So, the early Christians not only had a growing number of texts at their disposal for use in their worship and teaching, they also had an informal understanding about what their spiritual tradition was. They called this understanding the “rule of faith,” which can be understood as a somewhat fluid summary of the community’s beliefs and values: of what it understood the Bible, both Old and (later) New Testaments, to teach. There is no one “canonical” wording of this rule, but here is that of Irenaeus in his Demonstration of the Apostolic Preaching (late 2nd century):
This then is the order of the rule of our faith, and the foundation of the building, and the stability of our conversation: God, the Father, not made, not material, invisible; one God, the creator of all things: this is the first point of our faith. The second point is: The Word of God, Son of God, Christ Jesus our Lord, who was manifested to the prophets according to the form of their prophesying and according to the method of the dispensation of the Father: through whom all things were made; who also at the end of the times, to complete and gather up all things, was made man among men, visible and tangible, in order to abolish death and show forth life and produce a community of union between God and man. And the third point is: The Holy Spirit, through whom the prophets prophesied, and the fathers learned the things of God, and the righteous were led forth into the way of righteousness; and who in the end of the times was poured out in a new way upon mankind in all the earth, renewing man unto God.
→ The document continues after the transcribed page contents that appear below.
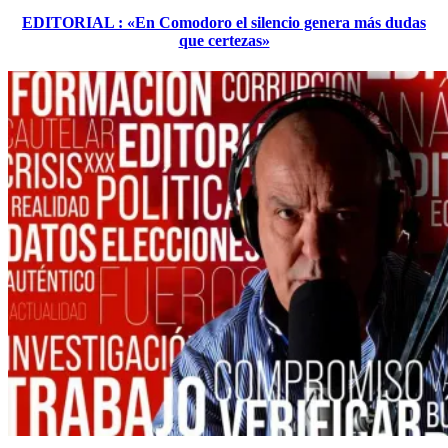
EDITORIAL : «En Comodoro el silencio genera más dudas
que certezas»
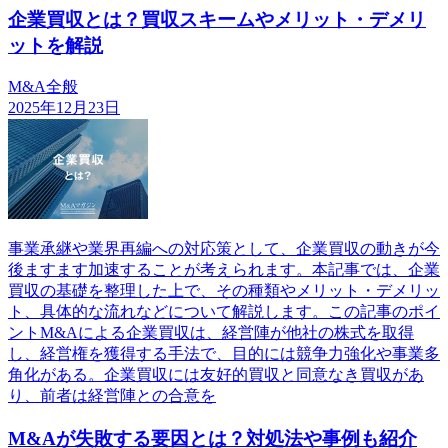
企業買収とは？買収スキームやメリット・デメリ
ットを解説
M&A全般
2025年12月23日
事業承継や業界再編への対応策として、企業買収の動きが今
後ますます加速することが考えられます。本記事では、企業
買収の基礎を整理した上で、その種類やメリット・デメリッ
ト、具体的な流れなどについて解説します。この記事のポイ
ントM&Aによる企業買収は、経営陣が他社の株式を取得
し、経営権を獲得する手法で、目的には競争力強化や事業多
角化がある。企業買収には友好的買収と同意なき買収があ
り、前者は経営陣との合意を
M&Aが失敗する要因とは？対処法や事例も紹介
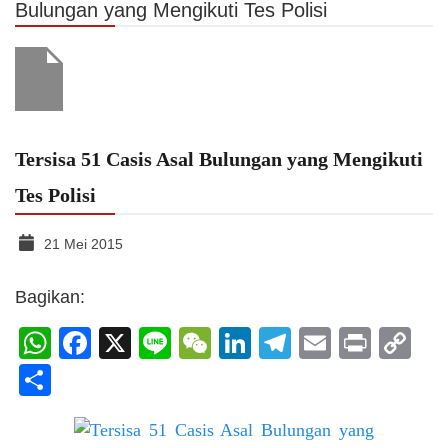
Bulungan yang Mengikuti Tes Polisi
Tersisa 51 Casis Asal Bulungan yang Mengikuti
Tes Polisi
21 Mei 2015
Bagikan:
WhatsApp
Facebook
X
Line
WeChat
LinkedIn
Telegram
Email
Print
C
Li
Share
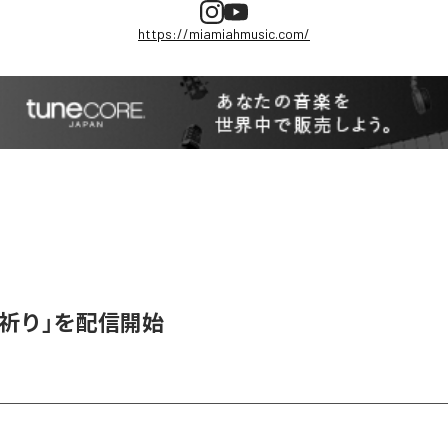
https://miamiahmusic.com/
「祈り」を配信開始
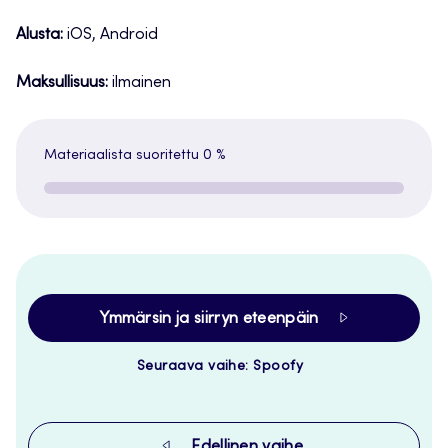
Alusta:
iOS, Android
Maksullisuus:
ilmainen
Materiaalista suoritettu
0 %
Ymmärsin ja siirryn eteenpäin
Seuraava vaihe: Spoofy
Edellinen vaihe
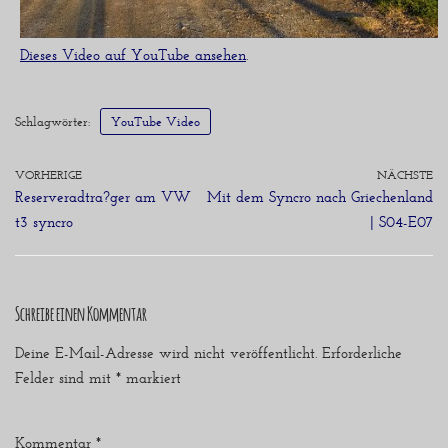
Dieses Video auf YouTube ansehen
.
Schlagwörter:
YouTube Video
VORHERIGE
NÄCHSTE
Reserveradtra?ger am VW
Mit dem Syncro nach Griechenland
t3 syncro
| S04-E07
Schreibe einen Kommentar
Deine E-Mail-Adresse wird nicht veröffentlicht.
Erforderliche
Felder sind mit
*
markiert
Kommentar
*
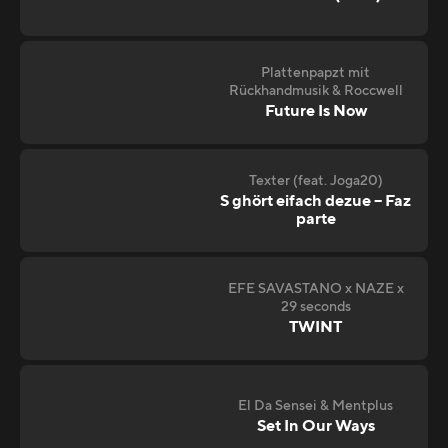
Plattenpapzt mit
Rückhandmusik & Roccwell
Future Is Now
Texter (feat. Joga20)
S ghört eifach dezue – Faz
parte
EFE SAVASTANO x NAZE x
29 seconds
TWINT
El Da Sensei & Mentplus
Set In Our Ways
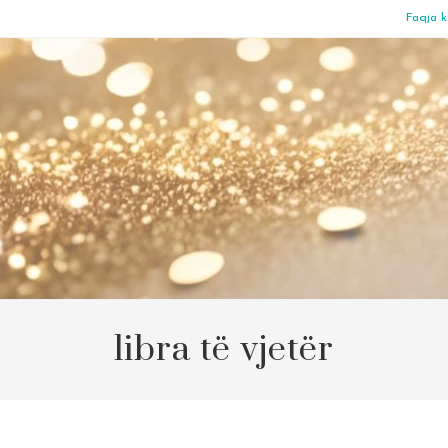
Faqja k
libra të vjetër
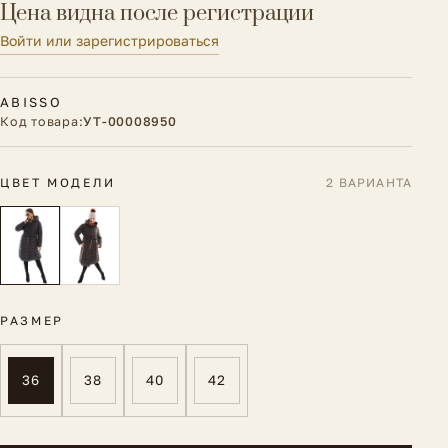
Цена видна после регистрации
Войти или зарегистрироваться
ABISSO
Код товара:
УТ-00008950
ЦВЕТ МОДЕЛИ
2 ВАРИАНТА
РАЗМЕР
36
38
40
42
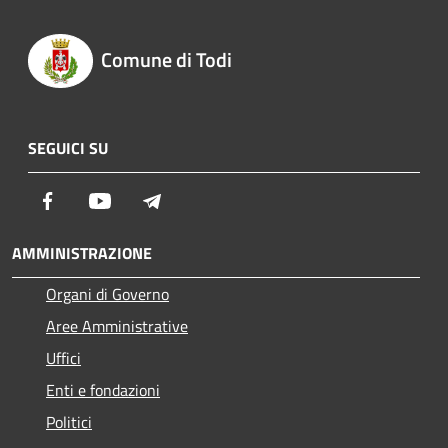
Comune di Todi
SEGUICI SU
Facebook
Youtube
Telegram
AMMINISTRAZIONE
Organi di Governo
Aree Amministrative
Uffici
Enti e fondazioni
Politici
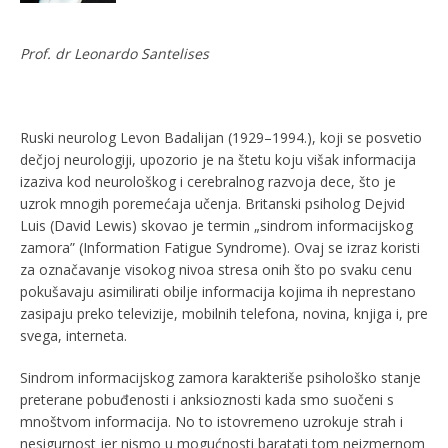
Prof. dr Leonardo Santelises
Ruski neurolog Levon Badalijan (1929–1994.), koji se posvetio
dečjoj neurologiji, upozorio je na štetu koju višak informacija
izaziva kod neurološkog i cerebralnog razvoja dece, što je
uzrok mnogih poremećaja učenja. Britanski psiholog Dejvid
Luis (David Lewis) skovao je termin „sindrom informacijskog
zamora” (Information Fatigue Syndrome). Ovaj se izraz koristi
za označavanje visokog nivoa stresa onih što po svaku cenu
pokušavaju asimilirati obilje informacija kojima ih neprestano
zasipaju preko televizije, mobilnih telefona, novina, knjiga i, pre
svega, interneta.
Sindrom informacijskog zamora karakteriše psihološko stanje
preterane pobuđenosti i anksioznosti kada smo suočeni s
mnoštvom informacija. No to istovremeno uzrokuje strah i
nesigurnost jer nismo u mogućnosti baratati tom neizmernom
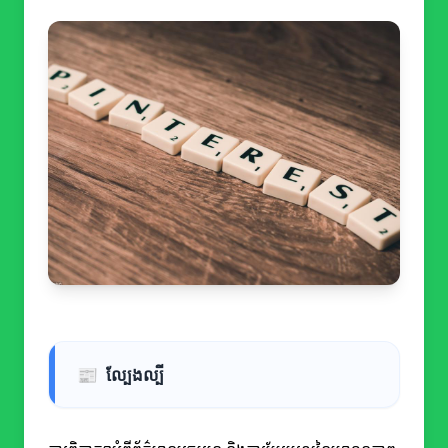
📰
ល្បែងល្បី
Astute readers will note both the trinitarian structure of this rule as well as the verbal parallels to later creeds of the church.
Decisions about how to interpret the Bible — and what books belonged in the canon — were largely answered by recourse to the rule of faith. Texts in conformity with the rule were accepted; texts that violated the rule were rejected. And all texts were interpreted with the rule of faith as a template or interpretive grid. Irenaeus compared the biblical interpretations of the Gnostics, for example, as if someone took the tiles of a beautiful mosaic picture of a king and rearranged them so as to make a shoddy picture of an animal instead (Against Heresies 1.8.1). They used the same data, but came to the wrong conclusions because their interpretations fell outside the rule of faith.
4. The Canonization of the New Testament Did Not Take Place in a Vacuum.
The canonization process took place as the early Christians ironed out their beliefs and its Scriptures in polemical confrontation both with the Jews and with heretical or schismatic elements within the church. We can remember of the most significant challenges by recalling the Three M’s:
(1) Marcion. Marcion was a semi-Gnostic teacher active in the middle of the second century. He published the first “Christian” canon based on his conviction that Paul was Jesus’ greatest interpreter and that there was an uncrossable divide between the Law of Moses and the gospel of Christ. Marcion’s canon thus had no Old Testament at all, ten of Paul’s letters (the Pastorals are excluded), and a severely redacted version of Luke’s Gospel. This resulted in an overly restricted canon.
(2) Montanism. At the other extreme was Montanism, which also seems to have been been born in the middle of the second century. Montanus and his followers emphasized immediate spiritual experiences and claimed special revelations and visions, which they wrote down in additional sacred texts. This resulted in an overly expanded canon. [Update: Obviously, Gnosticism, with its abundance of texts, was also a major factor here. But, you know, alliteration.]
(3) The Mishnah. The Mishnah is the codification of Jewish oral traditions, many of which undoubtedly reach back to the first century AD. It provides a authoritative interpretation of the Law and thus a guide to the proper understanding of the biblical texts of Judaism. Since the church also claimed to interpret rightly the texts of the Jewish Bible, production of the Mishnah (c. AD 200) called for a corresponding development among Christians.
The New Testament canon in its present form was basically settled by the early third century, although some books (e.g., Hebrews, Revelation) were not yet universally accepted and others (e.g., Barnabas, Shepherd of Hermas) were not yet definitely excluded. In his Paschal Letter of AD 367, Athanasius gives us the first extant New Testament canon list matching the twenty-seven books Christians acknowledge today. This effectively settled the matter in the East; in the West, the Council of Carthage (397) arrived at the same canon as Athanasius.